As I sat there that day, I observed this little family, the mother and her two girls, going about their activities. I can still picture the scene in my mind of those two little girls, impeccably dressed, hair done up, reading story books at the table, as their mother served them sliced apples and celery sticks on a tray. When the youngest begged for a treat, Flip Mom gave them each a miniature piece of candy right out of the freezer, explaining that the Halloween candy was taken out only on special occasions, and even then only one piece at a time. I remember wondering if this woman thought that I might stuff her children full of chocolate while she was gone, and made a mental note to completely stay away from the freezer that night, just in case.
It was a small house, and I could see into almost every room right from the kitchen. I saw learning paraphernalia all over the place, and even spied an old record player (that’s right, 45’s) in the next room surrounded by what the girls told me were classical records scattered all over the floor.
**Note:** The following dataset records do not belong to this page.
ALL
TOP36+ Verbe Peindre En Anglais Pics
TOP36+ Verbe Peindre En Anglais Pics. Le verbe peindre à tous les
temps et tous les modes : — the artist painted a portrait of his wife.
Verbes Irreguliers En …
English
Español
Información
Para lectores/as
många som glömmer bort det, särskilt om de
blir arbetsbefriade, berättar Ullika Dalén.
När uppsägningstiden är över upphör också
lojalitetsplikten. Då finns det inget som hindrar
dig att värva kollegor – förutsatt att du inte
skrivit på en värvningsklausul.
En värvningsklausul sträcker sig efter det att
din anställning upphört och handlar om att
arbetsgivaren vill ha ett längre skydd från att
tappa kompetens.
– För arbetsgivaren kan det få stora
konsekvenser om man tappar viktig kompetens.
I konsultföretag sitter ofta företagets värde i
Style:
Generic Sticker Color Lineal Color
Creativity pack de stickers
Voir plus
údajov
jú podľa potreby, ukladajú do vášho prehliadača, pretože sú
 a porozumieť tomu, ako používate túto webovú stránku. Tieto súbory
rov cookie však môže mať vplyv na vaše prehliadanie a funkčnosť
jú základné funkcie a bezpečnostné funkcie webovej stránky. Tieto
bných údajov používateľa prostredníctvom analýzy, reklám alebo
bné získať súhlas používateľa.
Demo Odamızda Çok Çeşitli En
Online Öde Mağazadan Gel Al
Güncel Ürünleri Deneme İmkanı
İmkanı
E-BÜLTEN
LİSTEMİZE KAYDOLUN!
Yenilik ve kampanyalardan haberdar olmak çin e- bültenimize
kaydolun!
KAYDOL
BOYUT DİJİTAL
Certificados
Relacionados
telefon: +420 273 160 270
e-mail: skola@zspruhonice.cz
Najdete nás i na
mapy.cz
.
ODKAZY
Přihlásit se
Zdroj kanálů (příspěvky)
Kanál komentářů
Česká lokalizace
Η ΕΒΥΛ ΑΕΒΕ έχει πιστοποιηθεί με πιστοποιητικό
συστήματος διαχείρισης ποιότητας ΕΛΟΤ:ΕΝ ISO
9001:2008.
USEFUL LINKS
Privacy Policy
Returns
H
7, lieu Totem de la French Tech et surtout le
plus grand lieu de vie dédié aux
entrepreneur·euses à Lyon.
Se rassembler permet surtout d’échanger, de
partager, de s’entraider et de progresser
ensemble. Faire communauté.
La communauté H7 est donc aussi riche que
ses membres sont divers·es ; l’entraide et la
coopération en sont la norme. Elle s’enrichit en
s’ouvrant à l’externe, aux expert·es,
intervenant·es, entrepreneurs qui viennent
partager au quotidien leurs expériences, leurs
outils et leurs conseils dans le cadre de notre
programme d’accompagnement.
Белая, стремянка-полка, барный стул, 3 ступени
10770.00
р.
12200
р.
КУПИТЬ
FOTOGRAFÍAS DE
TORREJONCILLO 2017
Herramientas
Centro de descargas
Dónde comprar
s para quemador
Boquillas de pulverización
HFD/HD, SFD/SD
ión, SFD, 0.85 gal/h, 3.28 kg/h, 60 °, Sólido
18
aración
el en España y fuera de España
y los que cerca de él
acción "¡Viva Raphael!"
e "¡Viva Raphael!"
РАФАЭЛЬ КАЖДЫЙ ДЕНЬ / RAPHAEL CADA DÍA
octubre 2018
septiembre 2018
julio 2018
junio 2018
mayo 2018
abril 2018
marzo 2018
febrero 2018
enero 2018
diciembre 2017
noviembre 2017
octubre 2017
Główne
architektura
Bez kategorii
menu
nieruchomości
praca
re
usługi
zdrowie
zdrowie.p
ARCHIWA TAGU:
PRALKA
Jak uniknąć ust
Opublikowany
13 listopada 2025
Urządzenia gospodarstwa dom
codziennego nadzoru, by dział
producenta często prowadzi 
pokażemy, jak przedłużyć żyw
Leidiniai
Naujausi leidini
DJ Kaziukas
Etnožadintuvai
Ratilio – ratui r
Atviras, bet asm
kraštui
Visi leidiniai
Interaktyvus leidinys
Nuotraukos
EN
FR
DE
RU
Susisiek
There were few “toys” there, and most everything seemed to have a purpose, a learning purpose. To me, way back then, there didn’t seem to me to be anything fun; and I admit feeling sorry for those girls, thinking those poor children must have had a dreadful life. They looked happy enough, but Flip Mom obviously made their lives miserable.
Fast forward a decade or two and I became a mom myself. I busied myself with things like safety, bedtimes and toilet habits. I served apples and celery sticks and I hid Halloween candy in the freezer. I limited TV and littered my home with learning gadgets of all kinds. In fact, classical is still the music of choice during lunchtime here, even though our music now comes from CDs played over a boom-box on the kitchen counter. And though my children are almost grown up, I confess that I still like them neatly dressed and it frankly bothers me when their hair isn’t combed.
As I look around my home and think about my parenting style, I realize that I am not much different from that Flip Mom of many years ago. Thought I never used babysitters, I am pretty sure I would have grilled them the same way that the 70’s mom grilled me. I want only the best for my children, as she did for hers. I make decisions based on what I think is right just like she did. And you can’t tell me I am too rigid or over-protective – I’m a mom and it’s in my job description.
I recently posted on a mom’s group a confession about myself. I admitted that I stink when it comes to planning social activities but that I’m great at planning classes and field trips, or anything involving learning for that matter. Though I enjoy having vino with the girls and chatting on the telephone with old friends, I am much more comfortable planning a writing lesson or talking about school. In fact, I refer to myself as “Geek Mom” , which I just a moment ago realized is the full-blown modern equivalent of Flip Mom, only with a different ‘do’.
I look back to my babysitting years and think, “Wow! What a great mom she was, that Flip Mom.” She knew what was right and she did it, no excuses to me or anyone. And though my public school upbringing and my teenager mind-set couldn’t see it back then, I see it so clearly now. She was great. And her children were extraordinary. And mine are, too. I get it. I am Geek Mom and I am fine with it.
I ended up making three dollars on babysitting night. The money was handed to me in a tiny envelope, wrapped in a little bitty Hallmark gift card, like the kind you attach to a baby shower gift. It had a kitten on top and, inside, was written, “THANKS!” all in caps. Flip Mom had trusted me, like she trusted herself. I didn’t understand her then, but I so understand her right now.